◆ **WHAT IS BEING ASKED**: Return all lines from the listing below that include the word "crizchien".

◆ **MATERIAL SHOWN**:
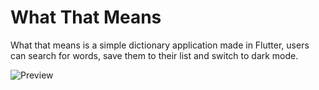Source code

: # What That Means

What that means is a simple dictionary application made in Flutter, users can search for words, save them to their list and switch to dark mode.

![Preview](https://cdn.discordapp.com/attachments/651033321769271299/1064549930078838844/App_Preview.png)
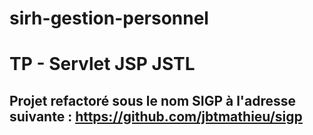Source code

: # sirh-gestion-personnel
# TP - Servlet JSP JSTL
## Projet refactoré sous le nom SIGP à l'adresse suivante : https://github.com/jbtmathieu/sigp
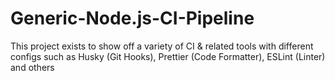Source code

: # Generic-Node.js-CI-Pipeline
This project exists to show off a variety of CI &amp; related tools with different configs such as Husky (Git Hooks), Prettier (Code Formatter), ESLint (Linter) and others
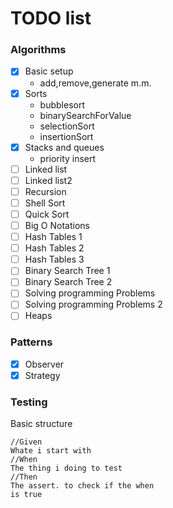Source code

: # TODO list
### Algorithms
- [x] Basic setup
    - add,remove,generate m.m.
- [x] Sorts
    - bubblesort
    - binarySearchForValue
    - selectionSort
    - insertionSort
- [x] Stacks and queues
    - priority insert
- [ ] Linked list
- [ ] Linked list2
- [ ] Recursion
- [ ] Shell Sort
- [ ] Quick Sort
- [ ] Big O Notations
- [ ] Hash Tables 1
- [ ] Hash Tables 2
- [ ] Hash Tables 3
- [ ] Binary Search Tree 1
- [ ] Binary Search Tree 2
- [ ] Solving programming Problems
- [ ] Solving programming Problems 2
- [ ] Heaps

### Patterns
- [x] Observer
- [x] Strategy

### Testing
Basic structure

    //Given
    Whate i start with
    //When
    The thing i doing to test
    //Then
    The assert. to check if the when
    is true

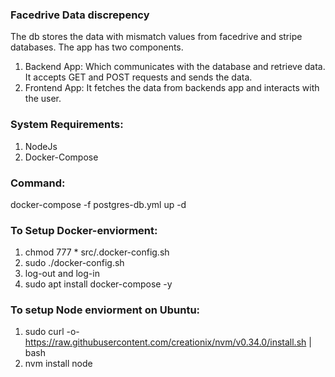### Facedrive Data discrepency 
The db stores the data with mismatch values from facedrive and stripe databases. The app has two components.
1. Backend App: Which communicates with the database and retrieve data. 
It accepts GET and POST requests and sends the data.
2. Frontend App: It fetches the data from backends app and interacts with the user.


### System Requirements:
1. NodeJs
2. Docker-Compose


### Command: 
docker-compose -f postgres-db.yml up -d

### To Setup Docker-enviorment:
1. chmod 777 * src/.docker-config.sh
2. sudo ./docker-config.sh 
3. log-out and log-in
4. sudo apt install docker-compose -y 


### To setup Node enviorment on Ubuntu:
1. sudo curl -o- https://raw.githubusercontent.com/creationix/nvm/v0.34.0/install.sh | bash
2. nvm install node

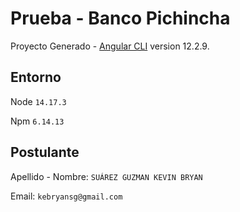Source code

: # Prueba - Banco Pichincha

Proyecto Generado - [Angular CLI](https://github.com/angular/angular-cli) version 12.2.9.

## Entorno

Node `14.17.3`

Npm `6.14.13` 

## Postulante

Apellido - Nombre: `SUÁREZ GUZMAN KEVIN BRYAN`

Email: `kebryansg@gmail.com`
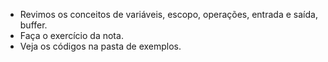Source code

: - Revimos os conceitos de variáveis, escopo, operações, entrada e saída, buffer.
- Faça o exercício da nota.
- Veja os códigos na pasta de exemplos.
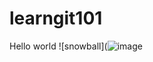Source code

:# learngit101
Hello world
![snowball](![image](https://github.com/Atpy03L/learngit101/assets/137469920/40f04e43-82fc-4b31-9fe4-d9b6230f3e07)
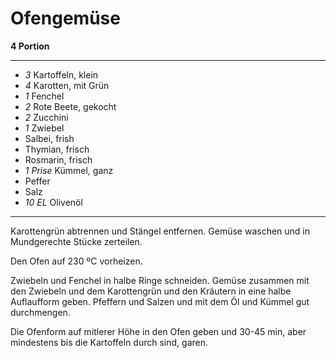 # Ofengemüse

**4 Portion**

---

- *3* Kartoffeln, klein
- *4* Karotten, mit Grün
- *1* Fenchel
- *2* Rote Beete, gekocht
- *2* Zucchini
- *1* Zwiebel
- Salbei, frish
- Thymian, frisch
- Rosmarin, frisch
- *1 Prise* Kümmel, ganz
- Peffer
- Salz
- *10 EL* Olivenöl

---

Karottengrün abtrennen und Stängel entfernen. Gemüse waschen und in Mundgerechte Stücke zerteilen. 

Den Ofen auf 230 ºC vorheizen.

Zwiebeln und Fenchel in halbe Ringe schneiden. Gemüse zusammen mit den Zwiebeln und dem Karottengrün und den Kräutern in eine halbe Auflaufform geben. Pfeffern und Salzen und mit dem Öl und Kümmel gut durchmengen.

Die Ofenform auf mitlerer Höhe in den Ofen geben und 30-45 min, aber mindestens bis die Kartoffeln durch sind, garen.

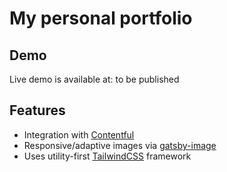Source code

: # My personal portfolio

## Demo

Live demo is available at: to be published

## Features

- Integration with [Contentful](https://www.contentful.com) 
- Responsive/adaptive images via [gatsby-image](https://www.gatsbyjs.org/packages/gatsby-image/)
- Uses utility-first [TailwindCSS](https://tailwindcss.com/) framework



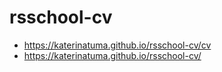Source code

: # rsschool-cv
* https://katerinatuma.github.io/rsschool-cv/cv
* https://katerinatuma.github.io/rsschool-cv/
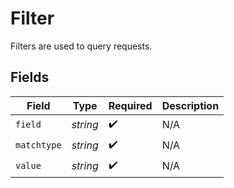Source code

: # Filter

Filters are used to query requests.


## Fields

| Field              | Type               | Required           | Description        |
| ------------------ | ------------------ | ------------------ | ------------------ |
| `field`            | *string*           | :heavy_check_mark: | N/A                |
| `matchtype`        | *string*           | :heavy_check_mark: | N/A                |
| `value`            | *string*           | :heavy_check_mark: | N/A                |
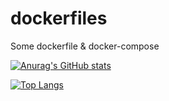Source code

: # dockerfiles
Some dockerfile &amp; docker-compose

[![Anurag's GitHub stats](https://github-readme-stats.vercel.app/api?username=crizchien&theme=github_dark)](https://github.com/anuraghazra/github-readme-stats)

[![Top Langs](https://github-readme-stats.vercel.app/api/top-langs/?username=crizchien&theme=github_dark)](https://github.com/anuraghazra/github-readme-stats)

◆ **ANSWER TO THE EXERCISE**:
[![Anurag's GitHub stats](https://github-readme-stats.vercel.app/api?username=crizchien&theme=github_dark)](https://github.com/anuraghazra/github-readme-stats)
[![Top Langs](https://github-readme-stats.vercel.app/api/top-langs/?username=crizchien&theme=github_dark)](https://github.com/anuraghazra/github-readme-stats)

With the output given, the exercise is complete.